Suffolk IDA delays vote on Culinary School tax break request

11/21/2018 5:59 AM |

The Suffolk County Industrial Development Agency did not make a ruling on the Suffolk County Community College Culinary Arts building’s request for a 10-year property tax abatement at its meeting last Thursday.

Instead, it postponed the decision until its next meeting Dec. 14 in Hauppauge, according to Suffolk IDA associate director John McNally.

The IDA had held a public hearing on the proposed abatement last Wednesday at the culinary school in downtown Riverhead. Only IDA executive director Anthony Catapano and a stenographer attended that hearing on behalf of the IDA, and the full IDA was given the transcript and attended the Thursday meeting at the H. Lee Dennison building in Hauppauge.

Riverhead Town Supervisor Laura Jens-Smith, town attorney Bob Kozakiewicz and assessor Laverne Tennenberg spoke against the abatement at the Riverhead meeting, as did Riverhead assistant school superintendent Sam Schneider and Michael Raniere, an attorney for the district.

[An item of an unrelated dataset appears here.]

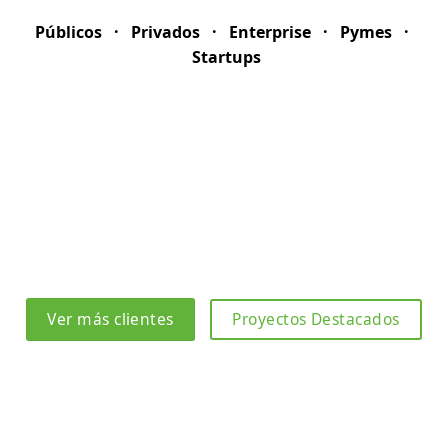
Públicos · Privados · Enterprise · Pymes ·
Startups
Ver más clientes
Proyectos Destacados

Also speaking against the abatement was Robert Trotta, a Republican Suffolk County legislator from Fort Salonga.

Mr. Kozakiewicz and Ms. Tennenberg spoke at the Hauppauge meeting as well.

Ben Zwirn, the director of community affairs for the college, spoke in favor of the abatement at both meetings.

The town and school district maintain that Culinary Arts Riverhead, LLC, headed by builder Ron Parr, still owes them more than $328,805 in payment in lieu of taxes from a prior 10-year tax abatement that expires at the end of this year. Mr. Parr leases the building to the county.

That tax abatement requires Culinary Arts Riverhead to pay special district taxes like sewer and water district taxes. The proposed 10-year enhancement would not require the college to pay any property taxes.

Mr. Zwirn said if the college owned the building, and not Mr. Parr, it would be tax exempt. But he said the county is not in a position to buy the building.

Town and school officials had brought a lawsuit against Mr. Parr and both agreed to settle that lawsuit for an amount that Mr. Kozakiewicz acknowledged is less than what is owed.